## What the task requires
Work through the data line by line, gathering every line that has the word "석수하우스토리".

=== Data to examine ===

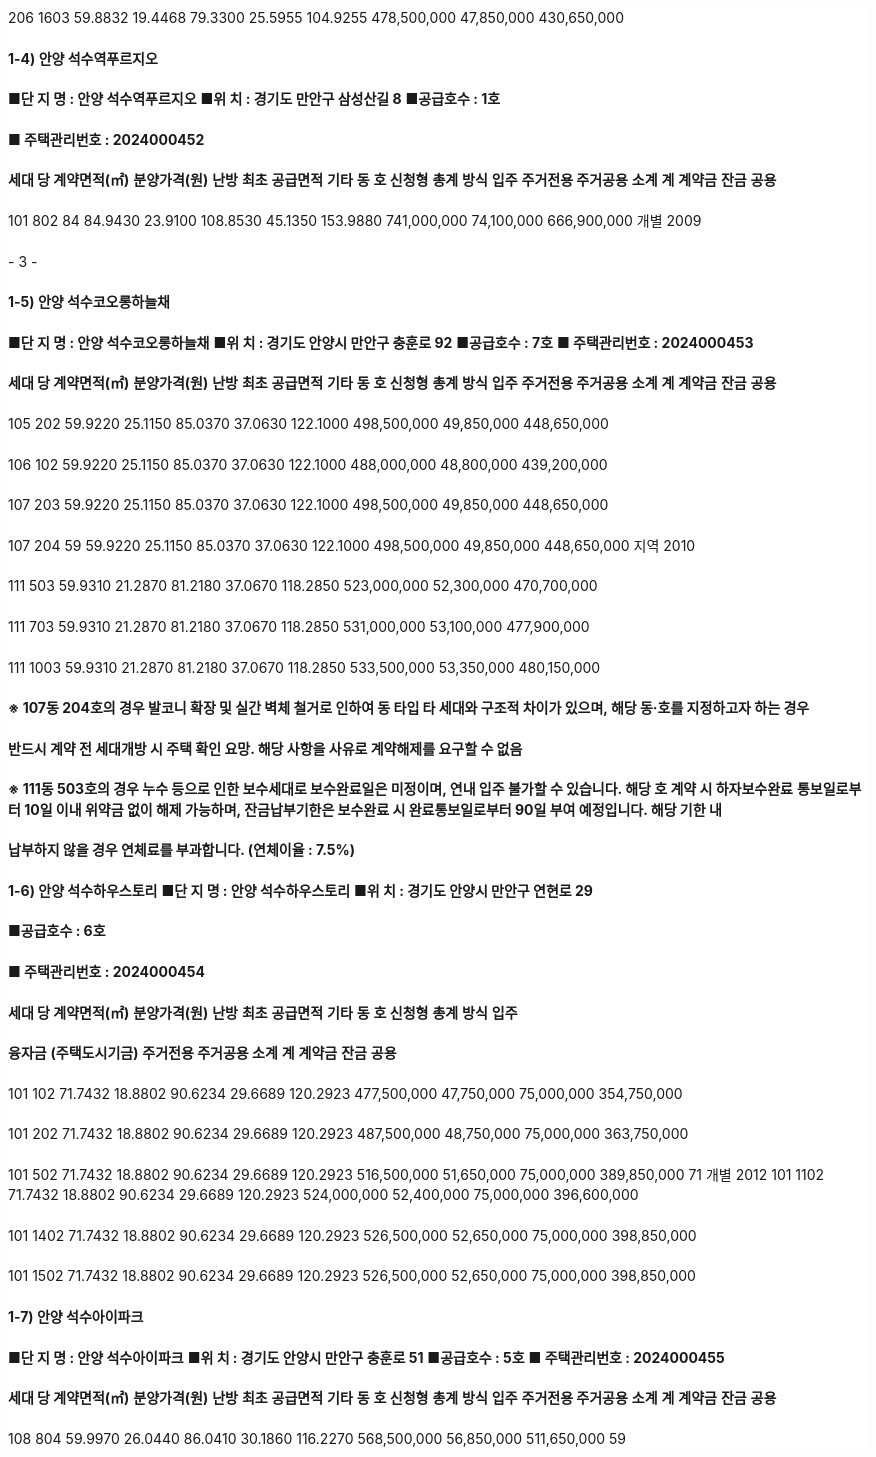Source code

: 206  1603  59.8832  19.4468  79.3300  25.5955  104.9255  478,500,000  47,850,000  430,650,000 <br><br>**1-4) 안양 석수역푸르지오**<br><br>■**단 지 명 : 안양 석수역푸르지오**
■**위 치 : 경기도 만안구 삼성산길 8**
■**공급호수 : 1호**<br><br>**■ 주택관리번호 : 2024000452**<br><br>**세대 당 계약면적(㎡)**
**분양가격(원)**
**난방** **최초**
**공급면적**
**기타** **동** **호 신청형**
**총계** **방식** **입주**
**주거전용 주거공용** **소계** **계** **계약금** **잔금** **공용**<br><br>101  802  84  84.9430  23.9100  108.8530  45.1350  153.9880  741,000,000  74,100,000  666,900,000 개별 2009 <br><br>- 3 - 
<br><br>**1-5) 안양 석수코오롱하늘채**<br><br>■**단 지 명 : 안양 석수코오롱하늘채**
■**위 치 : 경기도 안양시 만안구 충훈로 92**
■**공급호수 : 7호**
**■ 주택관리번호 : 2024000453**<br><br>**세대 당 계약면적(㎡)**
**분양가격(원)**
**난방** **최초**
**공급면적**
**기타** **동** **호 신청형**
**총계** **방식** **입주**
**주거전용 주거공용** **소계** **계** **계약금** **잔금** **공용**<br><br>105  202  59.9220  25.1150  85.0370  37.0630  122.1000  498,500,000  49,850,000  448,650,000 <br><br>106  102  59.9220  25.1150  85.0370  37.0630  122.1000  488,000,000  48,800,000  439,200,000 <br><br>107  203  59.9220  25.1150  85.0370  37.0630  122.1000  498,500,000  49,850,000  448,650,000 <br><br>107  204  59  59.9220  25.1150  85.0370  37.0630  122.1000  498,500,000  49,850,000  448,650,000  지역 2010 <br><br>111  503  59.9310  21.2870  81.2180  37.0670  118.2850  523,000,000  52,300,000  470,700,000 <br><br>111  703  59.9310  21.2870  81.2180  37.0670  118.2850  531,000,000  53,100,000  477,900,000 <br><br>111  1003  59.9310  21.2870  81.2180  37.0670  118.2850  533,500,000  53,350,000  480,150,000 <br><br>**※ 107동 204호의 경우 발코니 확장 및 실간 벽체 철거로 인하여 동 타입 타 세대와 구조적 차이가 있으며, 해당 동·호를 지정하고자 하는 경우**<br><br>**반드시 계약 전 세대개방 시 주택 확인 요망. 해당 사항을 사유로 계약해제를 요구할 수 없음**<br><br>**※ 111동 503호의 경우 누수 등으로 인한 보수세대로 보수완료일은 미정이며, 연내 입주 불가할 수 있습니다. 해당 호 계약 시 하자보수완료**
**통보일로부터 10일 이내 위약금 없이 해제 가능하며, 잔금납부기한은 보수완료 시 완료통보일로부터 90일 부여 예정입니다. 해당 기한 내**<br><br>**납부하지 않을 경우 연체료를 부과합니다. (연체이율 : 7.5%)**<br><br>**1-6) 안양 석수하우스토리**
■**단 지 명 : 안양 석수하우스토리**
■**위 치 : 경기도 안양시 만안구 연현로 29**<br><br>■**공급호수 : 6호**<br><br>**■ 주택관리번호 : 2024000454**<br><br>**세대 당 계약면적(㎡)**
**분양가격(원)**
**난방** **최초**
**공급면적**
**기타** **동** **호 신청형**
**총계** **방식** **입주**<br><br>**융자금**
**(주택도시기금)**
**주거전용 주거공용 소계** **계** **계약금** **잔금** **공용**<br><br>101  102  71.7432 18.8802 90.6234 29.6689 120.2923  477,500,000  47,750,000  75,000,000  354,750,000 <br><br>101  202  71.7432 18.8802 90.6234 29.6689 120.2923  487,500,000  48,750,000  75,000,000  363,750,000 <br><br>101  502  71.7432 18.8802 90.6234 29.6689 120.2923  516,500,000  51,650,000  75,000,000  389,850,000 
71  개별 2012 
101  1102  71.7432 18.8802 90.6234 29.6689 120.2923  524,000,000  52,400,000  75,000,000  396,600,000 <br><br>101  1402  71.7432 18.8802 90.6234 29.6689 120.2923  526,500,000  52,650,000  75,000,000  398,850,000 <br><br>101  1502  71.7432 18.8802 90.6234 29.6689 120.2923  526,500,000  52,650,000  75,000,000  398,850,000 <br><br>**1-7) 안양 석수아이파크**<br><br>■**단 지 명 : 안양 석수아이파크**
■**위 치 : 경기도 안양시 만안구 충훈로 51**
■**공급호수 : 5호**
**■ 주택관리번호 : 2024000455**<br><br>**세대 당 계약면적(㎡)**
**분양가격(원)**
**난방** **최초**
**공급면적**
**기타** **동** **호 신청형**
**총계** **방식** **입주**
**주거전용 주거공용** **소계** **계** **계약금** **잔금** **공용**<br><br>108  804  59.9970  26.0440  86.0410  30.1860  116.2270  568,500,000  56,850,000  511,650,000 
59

===
=== Data to examine ===

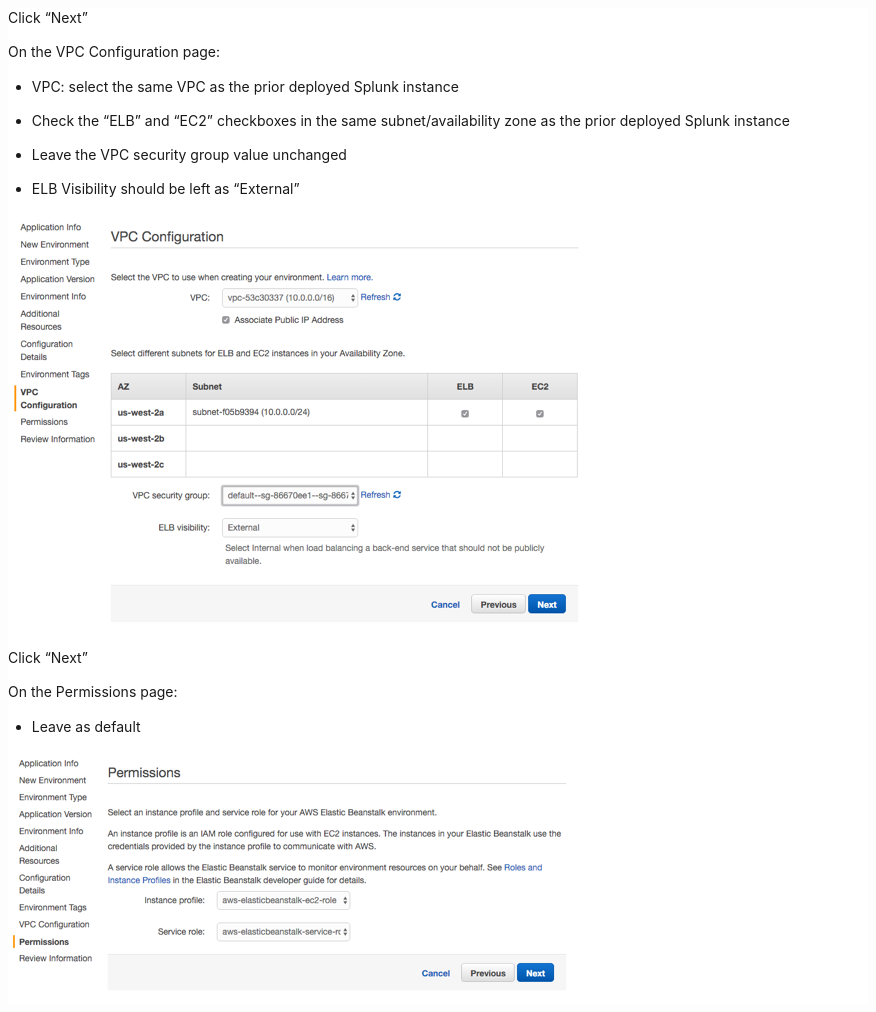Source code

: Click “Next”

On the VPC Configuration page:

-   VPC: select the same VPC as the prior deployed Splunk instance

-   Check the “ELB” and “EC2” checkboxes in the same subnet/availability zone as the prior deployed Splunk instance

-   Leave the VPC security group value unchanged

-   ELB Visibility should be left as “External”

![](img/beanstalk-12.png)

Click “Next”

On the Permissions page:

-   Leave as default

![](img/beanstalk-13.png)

===

## Finished task
**통보일로부터 10일 이내 위약금 없이 해제 가능하며, 잔금납부기한은 보수완료 시 완료통보일로부터 90일 부여 예정입니다. 해당 기한 내**<br><br>**납부하지 않을 경우 연체료를 부과합니다. (연체이율 : 7.5%)**<br><br>**1-6) 안양 석수하우스토리**
■**단 지 명 : 안양 석수하우스토리**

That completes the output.